Monday, September 21, 2015

Definitions and Categories of poverty

An interesting proposition from The 4 Types of Poverty, and How to Cure Them by Robert L. Woodson Sr.

We so often talk about poverty with no agreement as to what we are talking about. There is income, there is health, there is education, etc. There are all sorts of manifestations of poverty, which ones are we focused on and what are the demarkation points between poor and not-poor. In addition, as Woodson suggests, there are categories of poverty. Most people think of the deserving and the non-deserving poor. Woodson goes further.
There is one cohort whose poverty is the result of an unexpected setback, such as the death of a breadwinner or the loss of a job. For these people, the welfare system can function as originally intended, providing temporary support until recipients can find their footing again.

A second cohort comprises those who have remained dependent on the system because the disincentives to marry and work embedded in its regulations make it a rational choice to avoid those stepping stones to self-sufficiency. They have “done the math” and calculated that it is not worth the loss of benefits to take the first steps toward upward mobility.

The third group is made up of the disabled, many of whom will always be in need of some support.

The fourth cohort consists of those in poverty because of the choices they make and the chances they take—for example, those suffering from alcoholism and other addictions, who choose to live with the consequences rather than pursue recovery.
I like his concept but am not quite on-board with his definition of the categories. I would suggest:
Poverty arising from physical disability

Poverty arising from temporary and unexpected circumstances

Poverty arising from mental disability

Poverty arising from substance dependency

Poverty arising from choice
Certainly these are not exclusive of one another. There are overlaps and duplications.

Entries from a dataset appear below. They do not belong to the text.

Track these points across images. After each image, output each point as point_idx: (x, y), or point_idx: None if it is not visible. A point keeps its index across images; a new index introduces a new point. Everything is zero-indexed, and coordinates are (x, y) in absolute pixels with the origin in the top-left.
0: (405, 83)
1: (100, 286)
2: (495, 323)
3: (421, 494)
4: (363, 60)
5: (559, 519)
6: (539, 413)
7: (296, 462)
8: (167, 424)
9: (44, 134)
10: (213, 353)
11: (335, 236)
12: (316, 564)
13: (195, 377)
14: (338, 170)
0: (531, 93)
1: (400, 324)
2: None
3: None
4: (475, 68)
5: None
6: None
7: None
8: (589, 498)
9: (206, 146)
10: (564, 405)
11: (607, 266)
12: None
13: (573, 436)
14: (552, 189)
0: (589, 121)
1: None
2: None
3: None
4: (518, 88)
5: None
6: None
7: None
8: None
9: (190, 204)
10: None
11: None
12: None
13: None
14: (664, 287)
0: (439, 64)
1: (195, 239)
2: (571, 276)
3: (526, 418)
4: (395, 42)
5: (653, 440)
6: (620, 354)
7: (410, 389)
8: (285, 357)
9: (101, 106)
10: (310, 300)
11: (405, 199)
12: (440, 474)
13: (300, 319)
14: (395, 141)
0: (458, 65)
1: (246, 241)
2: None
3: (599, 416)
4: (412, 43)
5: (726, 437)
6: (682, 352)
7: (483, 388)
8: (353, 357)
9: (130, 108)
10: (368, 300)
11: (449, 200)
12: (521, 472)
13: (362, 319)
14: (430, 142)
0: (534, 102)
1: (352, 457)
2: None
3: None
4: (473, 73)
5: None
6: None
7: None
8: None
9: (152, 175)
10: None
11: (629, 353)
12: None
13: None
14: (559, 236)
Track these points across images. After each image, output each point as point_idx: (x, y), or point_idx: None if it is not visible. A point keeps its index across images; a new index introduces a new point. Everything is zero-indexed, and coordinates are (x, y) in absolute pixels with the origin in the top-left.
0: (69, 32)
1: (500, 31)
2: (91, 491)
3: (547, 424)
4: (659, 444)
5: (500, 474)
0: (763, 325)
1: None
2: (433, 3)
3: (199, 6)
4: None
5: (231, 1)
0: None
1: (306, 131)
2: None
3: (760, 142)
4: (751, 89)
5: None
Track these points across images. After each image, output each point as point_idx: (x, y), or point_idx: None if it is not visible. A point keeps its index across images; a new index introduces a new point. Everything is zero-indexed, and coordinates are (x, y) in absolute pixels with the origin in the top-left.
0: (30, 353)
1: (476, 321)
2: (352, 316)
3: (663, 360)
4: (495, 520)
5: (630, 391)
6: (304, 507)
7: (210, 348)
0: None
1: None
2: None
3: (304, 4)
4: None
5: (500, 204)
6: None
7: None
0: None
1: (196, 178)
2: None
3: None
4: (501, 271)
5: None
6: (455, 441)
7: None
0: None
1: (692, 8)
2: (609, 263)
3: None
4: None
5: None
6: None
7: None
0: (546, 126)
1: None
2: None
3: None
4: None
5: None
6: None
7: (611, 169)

However, I think this is useful for several reasons. First, and primarily, because it allows a better targeting of remedial and ameliorative policies. The actions and policies necessary to address physical disability are radically different from those necessary to address mental disability or substance dependency. Second, because it allows better communication. There is certainly a hierarchy of likely support. I am guessing that support for policies to address the different forms of poverty run something like Physical disability (95), Unexpected circumstances (90%), Mental disability (85%), Substance dependency (70%), Choice (30%).

Third, because this set of categories also allows you to better target resources by size of problem. I have no empirical basis for this but I am guessing that of the number of people in poverty probably divides perhaps 10% from Physical disability, 10% from Unexpected circumstances, 20% from Mental disability, 35% from substance dependency, and 25% from Choice.

I wonder where we are putting our money in comparison to where the source of the problems lie?